Go ahead, let them be involved in soul winning. But crowd their lives with so many good causes they have no time to seek power from Christ. Soon they will be working in their own strength, sacrificing their health and family for the good of the cause. It will work! It will work!”

This Christmas season let’s not forget the essential: enjoying family and friends, but let’s focus on the essential meditating on what God did 2000 years ago.

1 John 3:16 (NLT)
We know what real love is because Jesus gave up his life for us.

Loving the Scriptures

An anonymous Christian said one day “When I was filled with the Spirit, I loved the Scriptures so much that if I could have gotten more of the Word of God inside of me by eating it, I would have eaten the Book. I literally would have taken and eaten it—leather and everything—if I could have gotten more of the Book inside my heart.”

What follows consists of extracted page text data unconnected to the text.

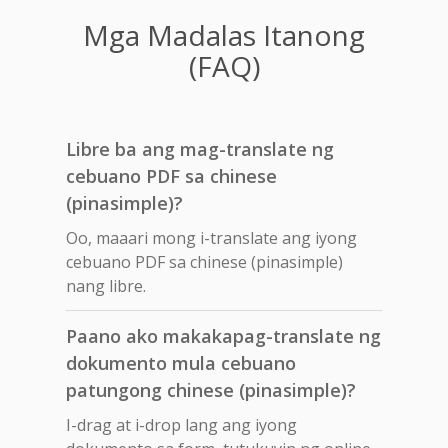
Mga Madalas Itanong
(FAQ)
Libre ba ang mag-translate ng
cebuano PDF sa chinese
(pinasimple)?
Oo, maaari mong i-translate ang iyong
cebuano PDF sa chinese (pinasimple)
nang libre.
Paano ako makakapag-translate ng
dokumento mula cebuano
patungong chinese (pinasimple)?
I-drag at i-drop lang ang iyong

Well, you don’t get it by eating it, but the Word of God is sweet to the Spirit-filled person because the Spirit wrote the Scriptures. The spirit of the world does not appreciate the Scriptures—it is the Spirit of God who gives appreciation of the Scriptures. One little flash of the Holy Spirit will give you more inward, divine illumination on the meaning of the text than all the commentators that ever commented.

It 1727 the Moravians who were quiet people, like you and me, but they waited and prepared their hearts, and one morning, suddenly, that which they called “a sense of the living nearness of the Savior, instantaneously bestowed,” came upon them.

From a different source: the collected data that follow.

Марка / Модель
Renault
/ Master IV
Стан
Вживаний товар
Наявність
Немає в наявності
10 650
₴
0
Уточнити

Now, when the Holy Spirit is allowed to come with particular intimacy in a human soul, He never talks about Himself, but always about the Lord Jesus Christ.

Count Zinzendorf wrote that the small group of 75 German Christians arose and went out that building so happy and joyful that they did not know whether they were on earth or had gone on to heaven. The historian says that, as a result of that experience, within twenty short years those Spirit-filled Moravian Christians did more for world missions than the entire Church in all of its parts had done in 200 years. It made missionaries of them.

The New Testament speaks of the sense of “wonder” among the early Christians. The Church in our day seems to have lost this. I remember that Dr. R.R. Brown, of Omaha, once said to me, “God is so good to me that it frightens (amaze) me!”[1]

[1] A. W. Tozer, The Counselor: Straight Talk About the Holy Spirit from a 20th Century Prophet (Camp Hill, PA: WingSpread, 1993), 149.